El “Pulpo”, nacido en Santa Fe, se había hecho su fama en el inolvidable Unión del “Toto” Juan Carlos Lorenzo de la temporada 1975, notoriedad que le significó su llegada a River Plate. Jugaba en las filas del equipo de Núñez al momento del Mundial en Argentina.
Y era titular indiscutido para César Menotti en el once “albiceleste”. Dueño de una carrera exitosa, con apenas reflejar todo lo que le pasó en aquel Mundial, alcanza y sobre para escribir un libro.
Convirtió el primer gol de Argentina en esa Copa del Mundo (frente a Hungría). Y volvió a anotar otra vez -un golazo- para certificar la victoria ante Francia y la clasificación a la segunda fase. Hasta allí, el Mundial soñado para él.

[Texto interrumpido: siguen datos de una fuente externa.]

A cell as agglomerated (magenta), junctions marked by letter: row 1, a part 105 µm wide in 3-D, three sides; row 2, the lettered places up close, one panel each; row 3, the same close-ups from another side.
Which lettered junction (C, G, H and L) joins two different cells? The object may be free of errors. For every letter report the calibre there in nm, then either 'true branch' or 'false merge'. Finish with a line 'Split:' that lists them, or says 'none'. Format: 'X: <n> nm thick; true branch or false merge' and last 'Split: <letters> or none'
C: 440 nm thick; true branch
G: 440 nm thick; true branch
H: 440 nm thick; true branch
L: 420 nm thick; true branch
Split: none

Claro, las malas, llegaron todas juntas. Todavía en el partido frente a los franceses, una fuerte caída tras una infracción le provocó una luxación en el codo derecho. Con el brazo inmovilizado y anestesiado, tendría que haber salido de la cancha. Pero se negó. Argentina ya había agotado los dos cambios que se permitían en esos tiempos y no quería dejar al equipo con uno menos. Ese dolor físico insoportable que afrontó el santafesino fue nada comparado con el que sintió a la mañana siguiente. Dolor del alma, al enterarse de que, en viaje hacia Buenos Aires para verlo jugar, su hermano Oscar -de 25 años- había fallecido en un accidente en la ruta. La niebla se convirtió en una trampa mortal y así, para el Nueve que jugaba con la “14”, el Mundial perdió sentido.

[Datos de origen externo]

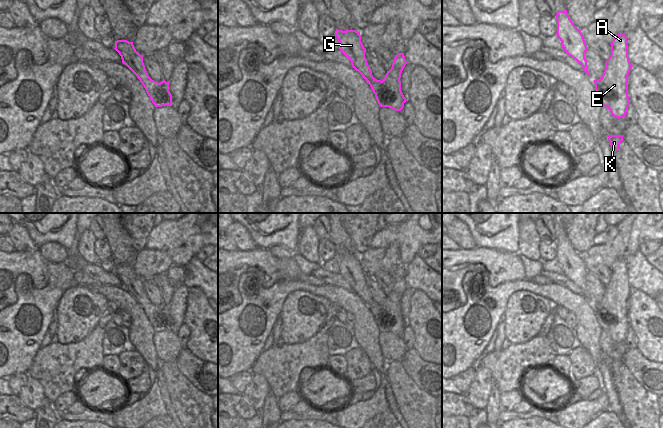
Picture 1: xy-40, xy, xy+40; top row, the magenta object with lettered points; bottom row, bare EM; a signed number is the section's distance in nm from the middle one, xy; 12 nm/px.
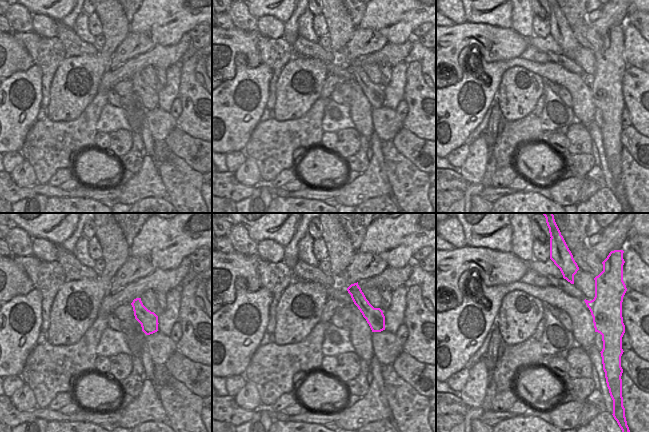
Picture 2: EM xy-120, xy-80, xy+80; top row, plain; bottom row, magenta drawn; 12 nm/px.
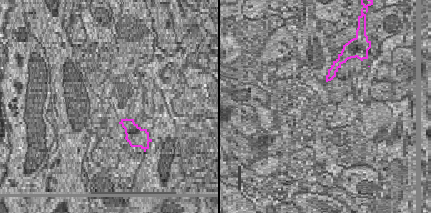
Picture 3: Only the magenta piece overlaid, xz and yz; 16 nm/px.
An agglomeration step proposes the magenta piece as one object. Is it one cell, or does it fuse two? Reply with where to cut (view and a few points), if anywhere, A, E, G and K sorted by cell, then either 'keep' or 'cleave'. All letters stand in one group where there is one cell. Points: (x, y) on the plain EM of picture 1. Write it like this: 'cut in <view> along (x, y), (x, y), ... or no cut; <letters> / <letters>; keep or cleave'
cut in xy-40 along (160, 306), (164, 312), (164, 326), (166, 328); A E K / G; cleave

Abandonó la concentración, se hizo cargo de todos los trámites de rigor para el funeral y se quedó en Santa Fe. Faltó al partido contra Italia y también contra Polonia, en la apertura de la segunda fase. Entonces, su propio padre le pidió, por la memoria de su hermano, que volviera al equipo.
Eso hizo. Volvió nada menos que contra Brasil, en un partido que prometía mucho y fue un verdadero fiasco. El cero a cero calificó a ambos, aunque todavía nos preguntamos cómo hizo Oscar Ortiz para perderse ese gol frente al arco brasileño. Eso sí, pese a que no jugó bien, Luque dio el presente. Y como “premio” se llevó un ojo en compota a raíz de un codazo artero de Oscar, un defensor central “verdeamarelo”. ¿Algo más le podía pasar?
Con la confusión de emociones a raudales a cuestas, Luque volvió a ser él mismo en ese vendaval que fue Argentina contra Perú para el 6-0 balsámico. Todavía con el ojo negro convirtió dos goles en la gélida noche rosarina que abrió las puertas a la final esperada.
Fue el héroe que más sufrió. Aún así, jugó un gran Mundial, en el cual convirtió cuatro goles, pese a que el destino no le permitió firmar en la red ninguna de las tres conquistas frente a Holanda que permitieron gritar: ¡campeones del mundo!